RIP Newsman Mike WallacePosted: April 8, 2012
I will remember Mike Wallace this way: a pioneer in news and in breaking the silence about depression:
There’s no shame in having it.
Mike Wallace: There’s about as much shame as getting Scarlet Fever. No, there is no shame whatsoever.
Tipper Gore also went public in the last couple of years. Her depression was also triggered by an event in her life, a very serious injury to one of her children. That is something a lot of people don’t realize, that there can be a triggering incident. That doesn’t mean it’s not clinical depression.
Mike Wallace: Or genetics can trigger it. A shocking event, the loss of a job, the loss of a marriage, there are all kinds of things. It may be latent in you. As I look back, I believe my mother probably had a tendency to that. But it can be treated, if people would pay attention to it, and when they are given some kind of medication, stick with it. Find the right recipe and stick with it. Sometimes it takes a little while to catch.
via the New York Times Media Decoder blog:
Mike Wallace, ’60 Minutes’ Pioneer, Dies
By BRIAN STELTER
Mike Wallace, a pioneer of American broadcasting who confronted leaders and liars for the newsmagazine “60 Minutes” for four decades, has died, CBS News said Sundaa morning. He was 93.
His death was announced on CBS by the anchor of its Sunday morning program, Charles Osgood. The network did not immediately specify when or where he died. Mr. Wallace had been ill for several years.
As one of the original correspondents and hosts of “60 Minutes,” which was started in 1968, Mr. Wallace helped to establish the television newsmagazine format. “60 Minutes” is now the most popular such program on American television.

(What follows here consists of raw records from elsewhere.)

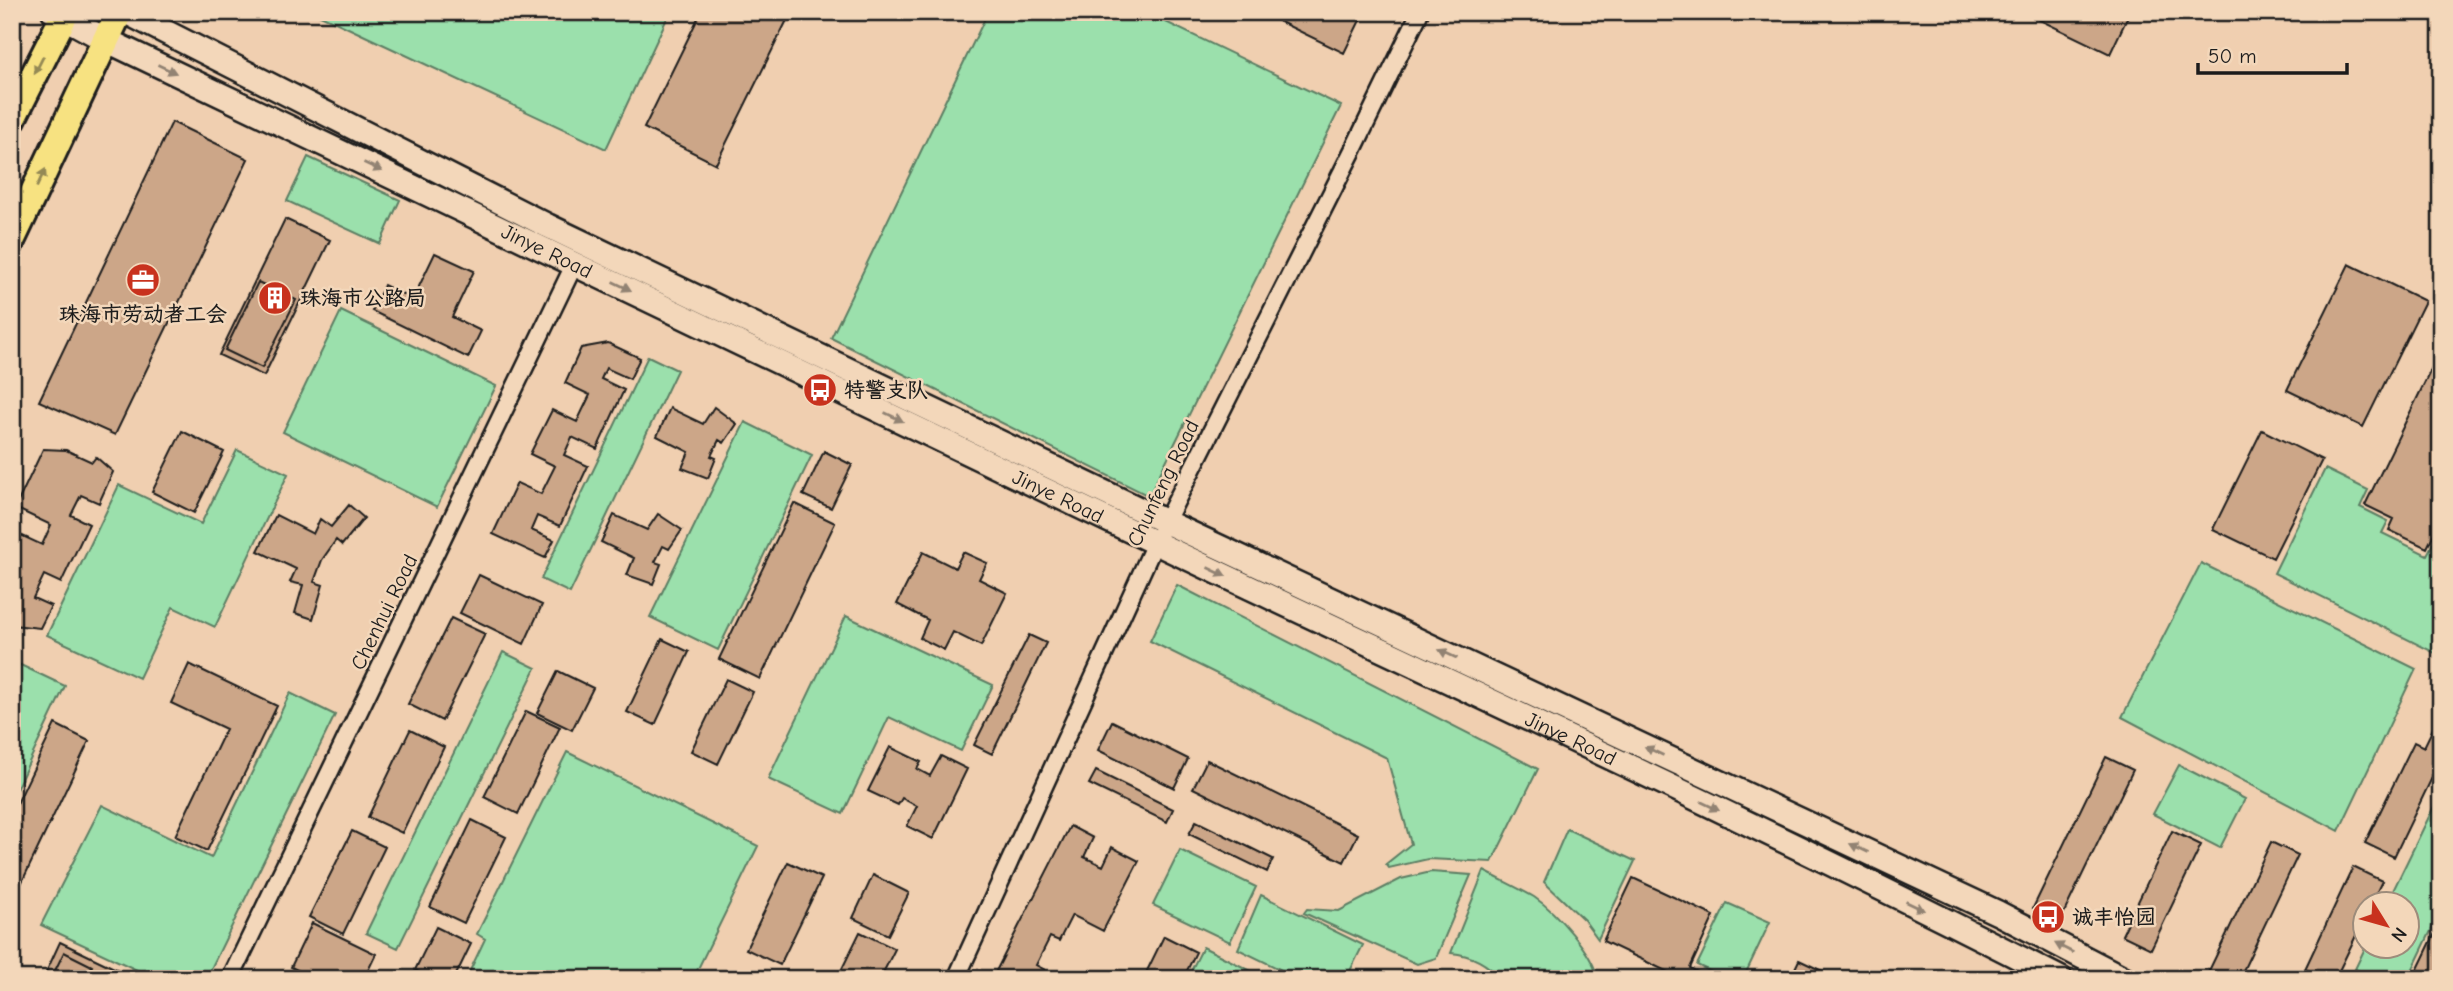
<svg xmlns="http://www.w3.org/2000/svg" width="2453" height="991" font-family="'Comic Neue','LXGW WenKai TC',sans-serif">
	<rect width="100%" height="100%" fill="#f0cfb0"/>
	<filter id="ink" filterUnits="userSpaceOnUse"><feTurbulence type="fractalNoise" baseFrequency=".0143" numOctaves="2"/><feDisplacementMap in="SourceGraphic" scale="14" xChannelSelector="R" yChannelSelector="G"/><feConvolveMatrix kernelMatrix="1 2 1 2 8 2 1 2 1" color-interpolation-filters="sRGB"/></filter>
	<g filter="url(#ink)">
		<path fill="#9be0ac" stroke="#5c7e64" stroke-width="2" d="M314,12h356l-64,137z
			M988,12h157l196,94 -192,390 -318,-158z
			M308,157l92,43 -20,44 -93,-43z
			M341,311l155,75 -59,121 -154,-75z
			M648,356l29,14 -107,223 -29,-14z
			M745,422l67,33 -94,195 -68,-33z
			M237,450l51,24 -73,153 -42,-20 -34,71 -92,-43 72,-150 82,39z
			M2325,469l43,21 -8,17 28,14 -6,12 45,22 14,-27v128l-167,-83z
			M2201,563l215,106 -77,162 -217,-114z
			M1177,585l361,184 -46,93 -64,-3 -39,9 -3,-4 25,-20 -24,-86 -237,-117z
			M846,616l147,69 -32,66 -72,-34 -46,97 -75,-35z
			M503,652l33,16 -138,280 -32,-15z
			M12,661l53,25 -53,112z
			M290,693l45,22 -129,264h-50l-115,-54 61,-120 109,53z
			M567,752l191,94 -65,133h-227l19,-40 -8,-5z
			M2179,765l66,34 -25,49 -67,-34z
			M2441,792v118l-33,69h-32l-21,-10 11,-23h42v-42l-21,-1z
			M1567,829l68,32 -37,78 -14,-19 -40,-38z
			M1180,850l76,37 -26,55 -77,-37z
			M1484,871c17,9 34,17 50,26 22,15 59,56 64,82h-98c-13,-17 -29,-24 -49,-26z
			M1431,872l40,3 -35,83 -19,6 -113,-51 3,-4 32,2 62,-32z
			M1261,895l102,50 -17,34h-46l-62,-30z
			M1727,903l43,19 -27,57h-17l-29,-14z
			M1203,947l64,32h-80z"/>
		<path fill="#cca688" stroke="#1c1c1c" stroke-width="2" d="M701,12h90l-75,152 -72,-36z
			M1265,12h99l-20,41 -80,-39z
			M2023,12h107l-20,42z
			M172,122l76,37 -133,276 -76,-34z
			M285,219l45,21 -66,136 -45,-21z
			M435,253l39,18 -22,46 29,14 -13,27 -96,-47 12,-26 29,14z
			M2349,264l76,37 -62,126 -76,-37z
			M258,282l38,18 -34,68 -37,-18z
			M608,343l32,15 -10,21 -24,-11 -5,11 23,11 -27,59 -25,-12 -8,18 24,11 -28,60 -23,-10 -6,14 23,10 -9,18 -52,-24 24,-51 24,11 14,-28 -25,-12 22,-44 25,12 13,-27 -25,-12 16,-35z
			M2441,349v170l-14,29 -38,-18 5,-11 -29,-14z
			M2441,349v170l-14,29 -38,-18 5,-11 -29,-14z
			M714,407l23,17 -13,19 -5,-3 -8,16 5,2 -8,20 -26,-10 7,-16 -32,-16 13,-28 33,16z
			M2262,430l60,30 -49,98 -60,-29z
			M182,431l42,21 -30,61 -42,-21z
			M43,449l23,1 26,12 4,-5 17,15 -14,31 -18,-8 -10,20 18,9 -28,59 -17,-8 -11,23 18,8 -11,22 -27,-3 -1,-94 30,14 9,-20 -36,-17z
			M824,451l28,14 -21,43 -28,-13z
			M794,503l41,20 -75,156 -41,-20z
			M349,505l15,13 -22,27 -6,-5 -14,20 -8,22 9,3 -10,34 -18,-6 8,-28 -13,-3 6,-13 -38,-18 18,-36 37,19 7,-15 11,8z
			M658,514l24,16 -13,19 -6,-3 -8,16 6,2 -8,20 -26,-9 7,-17 -33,-16 13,-27 33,15z
			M923,552l32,16 8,-16 24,11 -8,16 28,14 -26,53 -28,-14 -9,18 -24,-12 8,-18 -31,-16z
			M479,575l63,30 -18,39 -64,-31z
			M451,618l34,16 -43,87 -34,-17z
			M1029,635l17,8 -54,111 -18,-9z
			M662,639l27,13 -34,73 -28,-13z
			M189,664l88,42 -70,145 -32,-15 51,-107 -55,-26z
			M558,671l35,17 -21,42 -35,-17z
			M726,679l27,13 -35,72 -27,-13z
			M526,711l34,16 -42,87 -34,-17z
			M2441,712v47l-47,98 -29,-14 49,-101 10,5z
			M1112,721l76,38 -14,29 -76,-38z
			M55,724l34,17 -68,143 -9,-4v-66z
			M410,730l34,17 -42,86 -34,-16z
			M890,747l31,15 -4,7 13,7 11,-20 26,13 -34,70 -26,-13 10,-20 -15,-8 -4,7 -30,-14z
			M2106,757l27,13 -73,151 -27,-13z
			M1207,760l151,74 -14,28 -151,-74z
			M1096,771l77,38 -6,13 -78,-38z
			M472,820l34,17 -42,86 -34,-16z
			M1196,821l77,38 -6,13 -78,-38z
			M1070,826l23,12 -9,19 19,9 9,-19 27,14 -36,70 -31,-16 -13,26 -9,-4 -14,28 9,5 -4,9h-49z
			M352,831l33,16 -42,87 -34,-17z
			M2172,831l29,14 -50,104 -29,-14z
			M2271,842l27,13 -59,124h-34z
			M788,862l34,16 -42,87 -34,-16z
			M2353,867l29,14 -11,23h-5v11l-31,64h-23l3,-5 -10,-5z
			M873,875l36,18 -21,42 -35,-17z
			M1633,878l81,38 -24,52 20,11h-46l4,-7 -65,-31z
			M2441,921v58h-28z
			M312,923l64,31 -12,25h-48l-25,-12z
			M436,927l35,17 -17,35h-21l-18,-9z
			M860,932l35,17 -15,30h-43z
			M1164,936l32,16 -13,27h-40z
			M60,942l77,37h-94z
			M64,952l28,14 -6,13h-35z
			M1799,960l40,19h-49z"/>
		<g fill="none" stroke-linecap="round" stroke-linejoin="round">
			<g stroke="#1c1c1c" stroke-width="21">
				<path id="street" d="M230,979l345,-716
					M956,979l199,-436 199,-395 66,-136"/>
			</g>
			<g stroke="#1c1c1c" stroke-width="28">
				<g id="secondary">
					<path id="s1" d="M54,12l52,28c351,167 700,337 1052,504 301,143 606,282 903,435"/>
					<path d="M126,12l422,214 618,296 832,391 127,66"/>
				</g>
			</g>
			<g stroke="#1c1c1c" stroke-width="32">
				<path id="primary" d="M12,119l54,-107
					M12,239l107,-227"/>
			</g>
			<use href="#street" stroke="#f3d7ba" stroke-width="16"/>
			<use href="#secondary" stroke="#f3d7ba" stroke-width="23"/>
			<use href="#primary" stroke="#f7e281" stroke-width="26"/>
		</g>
		<defs><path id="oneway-solid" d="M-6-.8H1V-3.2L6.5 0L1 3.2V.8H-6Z" transform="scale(1.75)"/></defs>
		<g fill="#948954">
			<use href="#oneway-solid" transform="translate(39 65) rotate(117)"/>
			<use href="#oneway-solid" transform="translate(41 178) rotate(-65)"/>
		</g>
		<g fill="#928373">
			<use href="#oneway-solid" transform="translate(167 69) rotate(25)"/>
			<use href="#oneway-solid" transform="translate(373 167) rotate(25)"/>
			<use href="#oneway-solid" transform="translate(622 286) rotate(26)"/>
			<use href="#oneway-solid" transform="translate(894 417) rotate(26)"/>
			<use href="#oneway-solid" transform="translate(1217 572) rotate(25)"/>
			<use href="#oneway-solid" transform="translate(1448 654) rotate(-155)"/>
			<use href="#oneway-solid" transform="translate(1654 751) rotate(-155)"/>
			<use href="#oneway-solid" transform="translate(1710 806) rotate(26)"/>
			<use href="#oneway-solid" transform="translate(1859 848) rotate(-155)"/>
			<use href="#oneway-solid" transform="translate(1915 906) rotate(26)"/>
			<use href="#oneway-solid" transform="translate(2064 948) rotate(-153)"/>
		</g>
	</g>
	<defs>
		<g id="office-disc" transform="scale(1.75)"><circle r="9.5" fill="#c8321e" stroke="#f3d7ba"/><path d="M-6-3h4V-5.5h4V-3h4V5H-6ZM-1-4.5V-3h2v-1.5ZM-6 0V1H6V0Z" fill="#fff"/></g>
		<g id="building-disc" transform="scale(1.75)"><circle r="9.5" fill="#c8321e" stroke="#f3d7ba"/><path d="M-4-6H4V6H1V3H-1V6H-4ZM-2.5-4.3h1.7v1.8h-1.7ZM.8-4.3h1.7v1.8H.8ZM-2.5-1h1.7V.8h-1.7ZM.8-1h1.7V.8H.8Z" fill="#fff"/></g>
		<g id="bus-disc" transform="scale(1.75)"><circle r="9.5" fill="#c8321e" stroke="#f3d7ba"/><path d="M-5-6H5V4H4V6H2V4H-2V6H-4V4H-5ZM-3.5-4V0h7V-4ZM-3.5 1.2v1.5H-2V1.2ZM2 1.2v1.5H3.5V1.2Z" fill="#fff"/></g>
	</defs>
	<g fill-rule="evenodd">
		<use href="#office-disc" x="143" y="280"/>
		<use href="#building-disc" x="275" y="298"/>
		<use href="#bus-disc" x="820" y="390"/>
		<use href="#bus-disc" x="2048" y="917"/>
	</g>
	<g text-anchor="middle" stroke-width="5" stroke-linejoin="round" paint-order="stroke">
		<g font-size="21" fill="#1c1c1c" stroke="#f3d7ba">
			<text dy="7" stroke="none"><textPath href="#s1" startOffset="548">Jinye Road</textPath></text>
			<text transform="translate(1163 483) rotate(-64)" y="7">Chunfeng Road</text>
			<text dy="7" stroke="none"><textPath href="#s1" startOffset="1115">Jinye Road</textPath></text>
			<text transform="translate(384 612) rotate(-64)" y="7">Chenhui Road</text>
			<text dy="7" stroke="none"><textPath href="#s1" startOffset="1682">Jinye Road</textPath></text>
		</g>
		<g font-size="21" font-weight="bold" fill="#1c1c1c" stroke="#f3d7ba" text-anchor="start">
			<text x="300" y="305">珠海市公路局</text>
			<text x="143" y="321" text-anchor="middle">珠海市劳动者工会</text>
			<text x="844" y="397">特警支队</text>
			<text x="2072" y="924">诚丰怡园</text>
		</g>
	</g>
	<rect width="2453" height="991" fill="none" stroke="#f3d7ba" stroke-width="42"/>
	<rect x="21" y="21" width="2411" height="949" fill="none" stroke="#1c1c1c" stroke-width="2.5" filter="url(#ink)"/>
	<g transform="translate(2386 925) rotate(127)"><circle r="33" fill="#f3d7ba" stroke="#9d8c7b" stroke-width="2"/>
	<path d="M0-5L12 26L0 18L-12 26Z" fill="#c8321e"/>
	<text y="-10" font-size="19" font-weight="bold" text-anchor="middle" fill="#1c1c1c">N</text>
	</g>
	<path d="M2198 63v10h149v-10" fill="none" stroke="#1c1c1c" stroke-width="3.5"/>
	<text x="2208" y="63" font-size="21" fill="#1c1c1c" stroke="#f3d7ba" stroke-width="5" paint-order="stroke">50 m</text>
</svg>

Mr. Wallace was perhaps best known for ambush interviews of crooks and cheats. Mr. Wallace “invented a new paradigm for television news, creating a signature technique that would become a standard in the industry,” the biographer Peter Rader writes in a new book, “Mike Wallace: A Life.”
Mr. Wallace entered semi-retirement in 2006. He last appeared on “60 Minutes” in January 2008, when he had an exclusive interview with Roger Clemens, a baseball legend who had been accused of steroid use.
In interviews after he retired, Mr. Wallace said he would want his epigraph to read, “Tough But Fair.”